Sotto il profilo delle nuove tecnologie da mettere in campo, è stato il professor Paolo Clini, dell’Università Politecnica delle Marche, a chiarire come la “copia virtuale”, come quelle prodotte nel passato, rende l’arte democratica, la rende bene comune, fruibile comunque e ovunque e con la dematerializzazione – che sostituisce il vecchio calco – porta i facsimili in molteplici realtà e dimensioni, aprendo opportunità prima inimmaginabili.
Il lancio del marchio della rete culturale degli otto porti adriatici “Adrijo” è stato affidato a Guido Vettorel, Responsabile Sviluppo, Promozione, Statistiche, Comunicazione e Progetti UE dell’Autorità Portuale dell’Adriatico Centrale, che ha illustrato le logiche di rete e di racconto comune che caratterizzeranno la piattaforma digitale che conterrà tutte le otto esperienze immersive.

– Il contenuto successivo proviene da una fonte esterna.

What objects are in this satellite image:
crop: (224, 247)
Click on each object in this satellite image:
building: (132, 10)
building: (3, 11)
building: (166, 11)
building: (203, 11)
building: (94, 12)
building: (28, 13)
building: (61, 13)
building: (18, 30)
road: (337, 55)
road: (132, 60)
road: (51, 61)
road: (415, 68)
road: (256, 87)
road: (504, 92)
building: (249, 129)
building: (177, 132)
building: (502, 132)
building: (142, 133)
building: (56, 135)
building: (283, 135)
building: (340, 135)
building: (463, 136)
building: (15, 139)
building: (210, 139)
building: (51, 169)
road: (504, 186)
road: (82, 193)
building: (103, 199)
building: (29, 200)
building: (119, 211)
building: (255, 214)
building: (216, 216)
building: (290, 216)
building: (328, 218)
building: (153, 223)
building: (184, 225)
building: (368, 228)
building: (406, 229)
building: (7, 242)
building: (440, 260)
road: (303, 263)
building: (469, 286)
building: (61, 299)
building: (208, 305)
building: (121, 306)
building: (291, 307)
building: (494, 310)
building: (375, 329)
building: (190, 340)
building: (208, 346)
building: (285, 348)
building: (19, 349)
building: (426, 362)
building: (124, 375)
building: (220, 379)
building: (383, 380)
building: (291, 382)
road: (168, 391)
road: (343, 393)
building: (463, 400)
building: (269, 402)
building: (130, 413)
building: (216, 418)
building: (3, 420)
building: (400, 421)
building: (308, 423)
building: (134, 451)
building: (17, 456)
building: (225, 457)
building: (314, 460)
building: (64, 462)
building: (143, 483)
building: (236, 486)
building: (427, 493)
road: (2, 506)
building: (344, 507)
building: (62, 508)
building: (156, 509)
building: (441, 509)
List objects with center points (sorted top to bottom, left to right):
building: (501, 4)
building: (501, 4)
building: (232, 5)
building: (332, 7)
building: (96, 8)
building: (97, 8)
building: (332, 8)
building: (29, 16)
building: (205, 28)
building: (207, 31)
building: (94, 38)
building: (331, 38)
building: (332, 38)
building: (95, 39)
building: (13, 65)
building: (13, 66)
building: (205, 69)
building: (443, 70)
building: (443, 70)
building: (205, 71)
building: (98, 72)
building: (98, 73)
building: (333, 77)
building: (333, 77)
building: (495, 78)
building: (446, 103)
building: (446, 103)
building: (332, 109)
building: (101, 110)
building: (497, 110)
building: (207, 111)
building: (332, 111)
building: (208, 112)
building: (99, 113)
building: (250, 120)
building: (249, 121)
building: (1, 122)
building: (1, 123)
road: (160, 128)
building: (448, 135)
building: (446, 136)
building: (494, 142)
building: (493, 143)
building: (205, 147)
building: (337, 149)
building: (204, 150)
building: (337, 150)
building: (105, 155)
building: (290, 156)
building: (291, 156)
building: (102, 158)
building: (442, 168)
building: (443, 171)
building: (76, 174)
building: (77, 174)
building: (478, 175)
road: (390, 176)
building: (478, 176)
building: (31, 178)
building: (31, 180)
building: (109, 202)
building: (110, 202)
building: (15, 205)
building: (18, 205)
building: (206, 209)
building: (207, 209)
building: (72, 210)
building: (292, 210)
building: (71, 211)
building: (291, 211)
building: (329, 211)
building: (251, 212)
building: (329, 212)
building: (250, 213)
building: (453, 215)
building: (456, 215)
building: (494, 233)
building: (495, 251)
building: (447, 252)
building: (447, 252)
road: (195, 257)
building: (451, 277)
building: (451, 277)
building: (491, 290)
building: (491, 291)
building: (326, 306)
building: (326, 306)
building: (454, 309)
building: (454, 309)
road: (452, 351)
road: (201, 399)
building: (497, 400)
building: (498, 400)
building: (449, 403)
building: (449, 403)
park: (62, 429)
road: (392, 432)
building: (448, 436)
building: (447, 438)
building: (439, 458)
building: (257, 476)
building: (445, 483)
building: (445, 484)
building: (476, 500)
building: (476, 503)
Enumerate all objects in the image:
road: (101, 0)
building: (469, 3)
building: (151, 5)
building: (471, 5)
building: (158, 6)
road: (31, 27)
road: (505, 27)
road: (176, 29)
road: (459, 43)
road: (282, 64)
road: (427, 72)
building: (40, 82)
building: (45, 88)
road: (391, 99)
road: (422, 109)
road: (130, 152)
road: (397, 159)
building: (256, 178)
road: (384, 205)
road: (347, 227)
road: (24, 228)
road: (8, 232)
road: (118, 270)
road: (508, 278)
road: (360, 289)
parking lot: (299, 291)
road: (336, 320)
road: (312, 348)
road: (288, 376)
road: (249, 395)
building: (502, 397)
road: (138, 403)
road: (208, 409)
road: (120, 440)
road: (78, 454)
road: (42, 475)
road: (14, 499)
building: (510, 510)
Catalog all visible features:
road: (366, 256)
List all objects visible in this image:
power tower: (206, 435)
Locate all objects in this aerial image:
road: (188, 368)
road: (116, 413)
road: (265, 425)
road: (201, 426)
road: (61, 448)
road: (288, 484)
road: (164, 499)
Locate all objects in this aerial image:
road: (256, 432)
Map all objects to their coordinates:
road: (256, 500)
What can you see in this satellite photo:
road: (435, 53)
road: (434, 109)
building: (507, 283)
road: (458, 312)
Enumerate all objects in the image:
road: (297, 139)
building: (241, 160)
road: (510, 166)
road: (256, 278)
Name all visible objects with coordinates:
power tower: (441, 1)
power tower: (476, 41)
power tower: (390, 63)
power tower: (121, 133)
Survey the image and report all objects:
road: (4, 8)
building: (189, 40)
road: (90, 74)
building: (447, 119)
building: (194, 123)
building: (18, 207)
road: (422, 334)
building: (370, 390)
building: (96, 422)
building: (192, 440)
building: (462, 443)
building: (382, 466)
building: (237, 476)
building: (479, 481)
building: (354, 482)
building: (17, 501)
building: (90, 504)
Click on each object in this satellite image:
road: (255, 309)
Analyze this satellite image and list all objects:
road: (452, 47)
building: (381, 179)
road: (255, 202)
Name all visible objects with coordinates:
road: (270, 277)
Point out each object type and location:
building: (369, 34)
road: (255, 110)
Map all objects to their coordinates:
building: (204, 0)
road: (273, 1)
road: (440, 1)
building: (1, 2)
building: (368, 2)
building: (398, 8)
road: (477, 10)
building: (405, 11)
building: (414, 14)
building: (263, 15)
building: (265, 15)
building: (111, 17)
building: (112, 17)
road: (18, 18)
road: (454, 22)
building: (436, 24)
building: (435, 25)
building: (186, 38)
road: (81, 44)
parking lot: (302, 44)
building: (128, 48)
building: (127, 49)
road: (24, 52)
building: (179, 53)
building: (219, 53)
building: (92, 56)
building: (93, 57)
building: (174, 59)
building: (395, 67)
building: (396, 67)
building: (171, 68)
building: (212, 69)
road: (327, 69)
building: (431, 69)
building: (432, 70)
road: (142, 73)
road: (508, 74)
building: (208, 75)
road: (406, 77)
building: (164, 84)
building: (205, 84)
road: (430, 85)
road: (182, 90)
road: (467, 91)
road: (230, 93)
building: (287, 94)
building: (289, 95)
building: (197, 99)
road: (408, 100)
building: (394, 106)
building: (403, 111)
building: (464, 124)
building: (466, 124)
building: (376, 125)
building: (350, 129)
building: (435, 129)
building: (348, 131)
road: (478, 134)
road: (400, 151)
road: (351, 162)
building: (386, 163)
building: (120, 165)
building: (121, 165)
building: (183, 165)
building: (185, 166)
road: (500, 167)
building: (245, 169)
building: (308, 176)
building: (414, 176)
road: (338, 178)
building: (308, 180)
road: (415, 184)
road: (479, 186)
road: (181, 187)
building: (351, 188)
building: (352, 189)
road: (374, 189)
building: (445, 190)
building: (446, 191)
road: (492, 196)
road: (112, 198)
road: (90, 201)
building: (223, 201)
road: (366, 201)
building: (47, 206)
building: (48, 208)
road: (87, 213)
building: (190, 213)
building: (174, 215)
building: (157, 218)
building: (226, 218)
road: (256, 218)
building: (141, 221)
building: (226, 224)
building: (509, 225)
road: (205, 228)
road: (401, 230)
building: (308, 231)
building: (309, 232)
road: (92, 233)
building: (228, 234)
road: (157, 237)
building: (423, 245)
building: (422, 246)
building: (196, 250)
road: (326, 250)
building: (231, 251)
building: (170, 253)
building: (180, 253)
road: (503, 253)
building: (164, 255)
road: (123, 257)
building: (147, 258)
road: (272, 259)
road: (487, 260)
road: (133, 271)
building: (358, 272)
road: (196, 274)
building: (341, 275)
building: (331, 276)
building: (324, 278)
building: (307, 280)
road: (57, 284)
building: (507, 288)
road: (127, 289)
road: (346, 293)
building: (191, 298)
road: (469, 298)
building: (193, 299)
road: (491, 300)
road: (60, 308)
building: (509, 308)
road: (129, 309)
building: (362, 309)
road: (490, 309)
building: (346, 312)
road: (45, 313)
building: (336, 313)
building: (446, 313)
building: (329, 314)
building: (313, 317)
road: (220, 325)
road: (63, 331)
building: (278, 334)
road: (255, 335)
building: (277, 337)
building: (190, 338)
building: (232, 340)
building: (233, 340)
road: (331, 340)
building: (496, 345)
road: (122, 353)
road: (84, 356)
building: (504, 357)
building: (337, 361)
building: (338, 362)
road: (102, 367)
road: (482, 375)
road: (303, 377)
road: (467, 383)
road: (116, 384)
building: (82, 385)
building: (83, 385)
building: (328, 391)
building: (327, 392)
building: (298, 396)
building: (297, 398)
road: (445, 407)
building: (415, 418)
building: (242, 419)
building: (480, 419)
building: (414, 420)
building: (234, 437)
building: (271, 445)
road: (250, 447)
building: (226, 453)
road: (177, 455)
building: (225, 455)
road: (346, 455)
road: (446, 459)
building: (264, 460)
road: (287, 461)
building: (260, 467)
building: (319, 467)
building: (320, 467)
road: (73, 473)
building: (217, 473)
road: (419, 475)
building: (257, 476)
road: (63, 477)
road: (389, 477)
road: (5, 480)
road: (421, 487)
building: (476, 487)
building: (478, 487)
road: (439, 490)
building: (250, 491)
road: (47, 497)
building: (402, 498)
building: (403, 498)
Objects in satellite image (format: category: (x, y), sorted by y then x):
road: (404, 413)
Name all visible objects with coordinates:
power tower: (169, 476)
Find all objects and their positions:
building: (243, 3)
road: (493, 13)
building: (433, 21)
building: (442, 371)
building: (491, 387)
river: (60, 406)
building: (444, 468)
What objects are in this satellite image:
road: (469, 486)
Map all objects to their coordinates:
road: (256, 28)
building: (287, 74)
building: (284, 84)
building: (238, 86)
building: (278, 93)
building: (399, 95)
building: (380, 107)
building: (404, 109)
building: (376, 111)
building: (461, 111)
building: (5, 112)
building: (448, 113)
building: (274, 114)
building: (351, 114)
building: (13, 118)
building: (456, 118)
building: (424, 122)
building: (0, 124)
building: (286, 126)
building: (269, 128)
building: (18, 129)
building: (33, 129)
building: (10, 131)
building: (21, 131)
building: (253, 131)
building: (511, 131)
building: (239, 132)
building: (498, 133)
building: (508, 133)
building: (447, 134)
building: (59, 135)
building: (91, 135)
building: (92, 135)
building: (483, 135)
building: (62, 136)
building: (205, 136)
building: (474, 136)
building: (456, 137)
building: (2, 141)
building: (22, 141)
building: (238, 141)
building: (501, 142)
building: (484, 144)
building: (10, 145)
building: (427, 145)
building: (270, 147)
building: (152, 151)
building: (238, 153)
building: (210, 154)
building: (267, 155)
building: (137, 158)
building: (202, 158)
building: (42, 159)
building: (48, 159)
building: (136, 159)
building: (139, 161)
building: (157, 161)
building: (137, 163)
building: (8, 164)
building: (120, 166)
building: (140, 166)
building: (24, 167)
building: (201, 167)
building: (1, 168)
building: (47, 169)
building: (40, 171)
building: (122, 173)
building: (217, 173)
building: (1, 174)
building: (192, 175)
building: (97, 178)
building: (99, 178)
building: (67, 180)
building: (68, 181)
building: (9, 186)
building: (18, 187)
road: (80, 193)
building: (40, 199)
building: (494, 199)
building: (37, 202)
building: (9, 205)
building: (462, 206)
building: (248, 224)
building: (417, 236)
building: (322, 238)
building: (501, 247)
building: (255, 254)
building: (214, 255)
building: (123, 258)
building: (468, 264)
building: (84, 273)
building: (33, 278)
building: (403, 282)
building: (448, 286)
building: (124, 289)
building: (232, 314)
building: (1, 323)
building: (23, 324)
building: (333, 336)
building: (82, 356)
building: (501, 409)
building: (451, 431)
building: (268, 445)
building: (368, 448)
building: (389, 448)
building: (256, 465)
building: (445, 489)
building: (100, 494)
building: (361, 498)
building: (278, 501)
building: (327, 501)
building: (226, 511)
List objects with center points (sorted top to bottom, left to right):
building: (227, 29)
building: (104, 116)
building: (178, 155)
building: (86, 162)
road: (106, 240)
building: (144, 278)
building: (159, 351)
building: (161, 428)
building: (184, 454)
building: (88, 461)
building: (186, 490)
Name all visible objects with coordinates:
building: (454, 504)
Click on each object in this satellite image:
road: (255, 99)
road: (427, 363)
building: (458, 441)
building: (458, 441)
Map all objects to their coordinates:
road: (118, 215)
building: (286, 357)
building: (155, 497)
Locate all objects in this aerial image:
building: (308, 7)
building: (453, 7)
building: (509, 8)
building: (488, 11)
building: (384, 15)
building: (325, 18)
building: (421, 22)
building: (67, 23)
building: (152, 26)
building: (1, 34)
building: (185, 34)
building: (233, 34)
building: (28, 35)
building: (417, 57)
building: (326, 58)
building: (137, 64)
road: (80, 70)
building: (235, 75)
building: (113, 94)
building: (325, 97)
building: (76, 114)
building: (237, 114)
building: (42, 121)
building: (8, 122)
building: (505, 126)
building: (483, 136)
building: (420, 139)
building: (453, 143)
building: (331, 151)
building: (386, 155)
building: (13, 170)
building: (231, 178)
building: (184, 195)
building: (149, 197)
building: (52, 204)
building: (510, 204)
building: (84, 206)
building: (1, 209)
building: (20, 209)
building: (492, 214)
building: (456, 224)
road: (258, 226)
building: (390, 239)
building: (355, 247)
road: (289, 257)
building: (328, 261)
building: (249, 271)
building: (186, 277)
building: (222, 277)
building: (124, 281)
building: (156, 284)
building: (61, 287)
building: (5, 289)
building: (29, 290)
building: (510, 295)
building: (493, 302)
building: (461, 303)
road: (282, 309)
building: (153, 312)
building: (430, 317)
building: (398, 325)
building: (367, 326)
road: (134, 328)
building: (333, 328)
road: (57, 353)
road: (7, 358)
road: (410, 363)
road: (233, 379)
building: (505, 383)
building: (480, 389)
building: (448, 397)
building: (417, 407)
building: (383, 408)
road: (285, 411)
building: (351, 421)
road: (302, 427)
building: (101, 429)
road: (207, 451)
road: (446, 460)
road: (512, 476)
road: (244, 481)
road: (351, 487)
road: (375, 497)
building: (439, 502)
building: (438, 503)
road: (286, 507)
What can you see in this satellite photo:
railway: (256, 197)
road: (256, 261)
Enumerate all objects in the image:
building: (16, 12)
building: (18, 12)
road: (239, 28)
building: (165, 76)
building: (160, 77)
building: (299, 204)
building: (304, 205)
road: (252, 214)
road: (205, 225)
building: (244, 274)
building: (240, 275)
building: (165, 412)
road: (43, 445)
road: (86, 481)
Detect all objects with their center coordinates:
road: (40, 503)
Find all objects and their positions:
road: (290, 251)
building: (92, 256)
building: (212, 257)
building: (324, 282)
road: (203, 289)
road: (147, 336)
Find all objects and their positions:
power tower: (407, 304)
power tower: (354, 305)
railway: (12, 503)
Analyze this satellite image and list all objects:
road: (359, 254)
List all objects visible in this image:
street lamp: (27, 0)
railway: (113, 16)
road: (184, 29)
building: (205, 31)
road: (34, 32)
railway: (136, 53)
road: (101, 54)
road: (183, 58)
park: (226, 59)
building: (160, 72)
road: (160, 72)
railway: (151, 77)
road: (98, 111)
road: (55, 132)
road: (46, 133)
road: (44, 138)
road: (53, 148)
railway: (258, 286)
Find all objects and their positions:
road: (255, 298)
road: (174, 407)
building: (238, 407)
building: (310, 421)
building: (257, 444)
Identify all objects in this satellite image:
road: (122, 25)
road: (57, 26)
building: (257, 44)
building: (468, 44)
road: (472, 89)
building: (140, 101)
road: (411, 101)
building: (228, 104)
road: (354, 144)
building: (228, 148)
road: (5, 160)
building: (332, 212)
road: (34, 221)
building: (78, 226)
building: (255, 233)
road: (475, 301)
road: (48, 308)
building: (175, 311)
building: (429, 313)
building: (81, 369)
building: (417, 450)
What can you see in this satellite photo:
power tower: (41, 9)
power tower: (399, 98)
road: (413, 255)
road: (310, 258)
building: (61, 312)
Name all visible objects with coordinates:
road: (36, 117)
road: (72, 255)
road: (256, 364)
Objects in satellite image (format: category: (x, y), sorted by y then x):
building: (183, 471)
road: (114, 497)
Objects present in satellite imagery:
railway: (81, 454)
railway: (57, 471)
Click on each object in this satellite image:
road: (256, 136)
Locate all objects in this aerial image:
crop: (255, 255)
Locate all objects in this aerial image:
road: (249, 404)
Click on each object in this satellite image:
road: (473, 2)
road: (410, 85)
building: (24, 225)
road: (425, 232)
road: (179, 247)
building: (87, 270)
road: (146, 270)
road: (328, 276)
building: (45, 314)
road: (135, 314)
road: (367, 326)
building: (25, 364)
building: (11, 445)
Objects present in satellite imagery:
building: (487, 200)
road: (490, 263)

A concludere i lavori l’intervento di Valeria Mancinelli, Sindaca di Ancona, delegata Anci per le città-porto, che tra i molti spunti ha evidenziato come il “core” del progetto Remember, ossia la ricostruzione di un’identità comune, sia di estrema urgenza oltre che di scottante attualità, dato che i repentini cambiamenti che stiamo vivendo uniti alla costante corsa delle innovazione tecnologiche, sono fattori destabilizzanti che rischiano di far perdere il legame con le proprie radici e generare crisi non solo economiche, ma anche sociali, cui va data risposta e il progetto di cui si è discusso è un forte tentativo di rispondere.